Question

Twenty five coloured beads are to be arranged in a grid comprising of five rows and five columns. Each cell in the grid must contain exactly one bead. Each bead is coloured either Red, Blue or Green.
While arranging the beads along any of the five rows or along any of the five columns, the rules given below are to be followed:
(1) Two adjacent beads along the same row or column are always of different colours.
(2) There is at least one Green bead between any two Blue beads along the same row or column.
(3) There is at least one Blue and at least one Green bead between any two Red beads along the same row or column.
Every unique, complete arrangement of twenty five beads is called a configuration.
What is the maximum possible number of Red beads that can appear in any configuration? [This Question was asked as TITA]

• A. 5
• B. 7
• C. 9
• D. 11

Answer 1

The Correct Option is C

The objective is to arrange 25 beads (Red, Blue, or Green) in a 5x5 grid according to specific row and column placement rules, with the goal of maximizing the number of Red beads. The process is as follows:

Rule 1 states that each row and column must contain 5 beads, all initially different in color.

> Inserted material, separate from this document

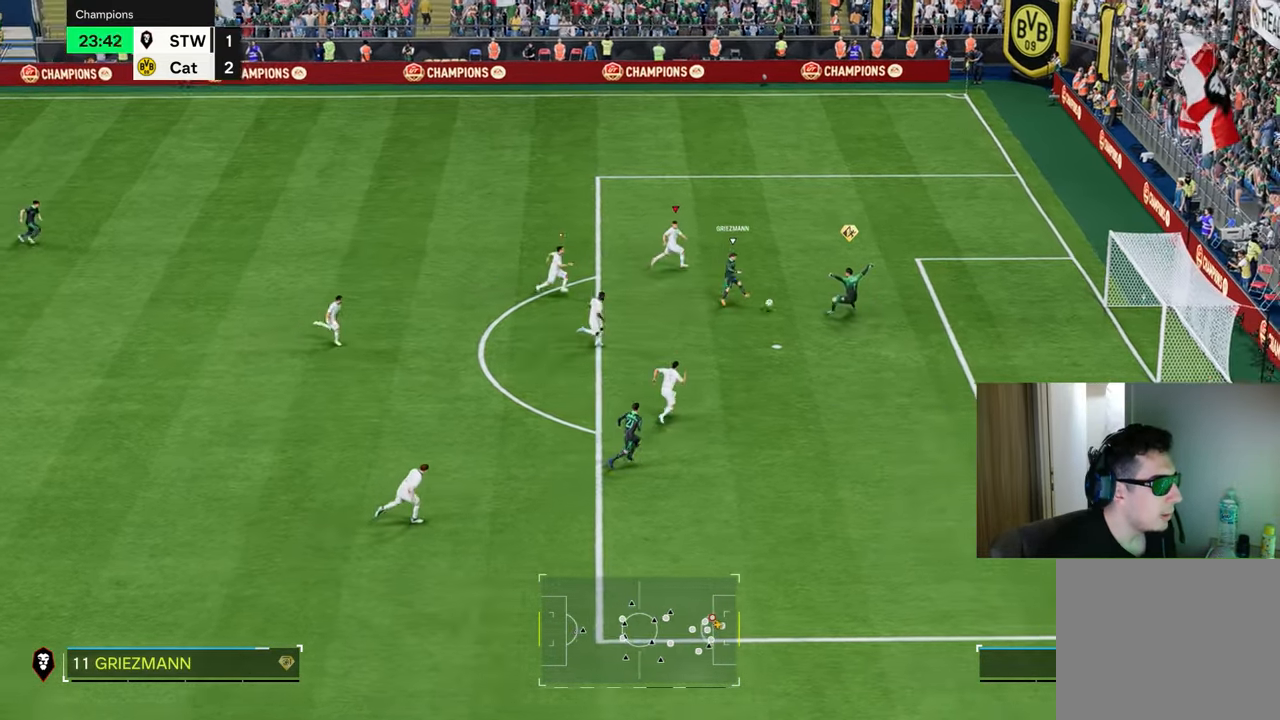
{"buttons": ["TRIANGLE", "R1"], "left_stick": "right", "right_stick": "center", "events": []}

We consider the scenario most favorable for maximizing Red beads under the given rules.

To comply with Rule 1, Red beads must be placed such that no two adjacent beads share the same color.

Rule 2 mandates that Blue beads cannot be adjacent; at least one Green bead must separate them, implying alternation between Blue and Green where feasible.

Rule 3 requires at least one Blue bead and one Green bead to be positioned between any two Red beads in each row/column, dictating the spacing for additional Red beads.

Given these constraints, the optimal arrangement for maximizing Red beads involves alternating rows starting with Red, with placements between Blue and Green beads. The optimized configuration is:

R	G	R	B	R
G	R	B	R	G
R	B	R	G	R
B	R	G	R	B
R	G	R	B	R

This configuration ensures a minimum separation of Blue and Green beads between Red beads, thus maximizing the Red bead count within the stipulated limitations. Counting the Red beads in this pattern reveals a total of 9 Red beads, which satisfies all rules:

1. Rule 1 is met as Red beads are never adjacent to another Red bead.
2. Rule 2 is satisfied, as Blue beads are always separated by at least one Green bead.
3. Rule 3 is upheld, as Red beads are always separated by at least one Blue and one Green bead.

Consequently, through careful arrangement and adherence to the rules, the maximum achievable number of Red beads in any configuration is 9.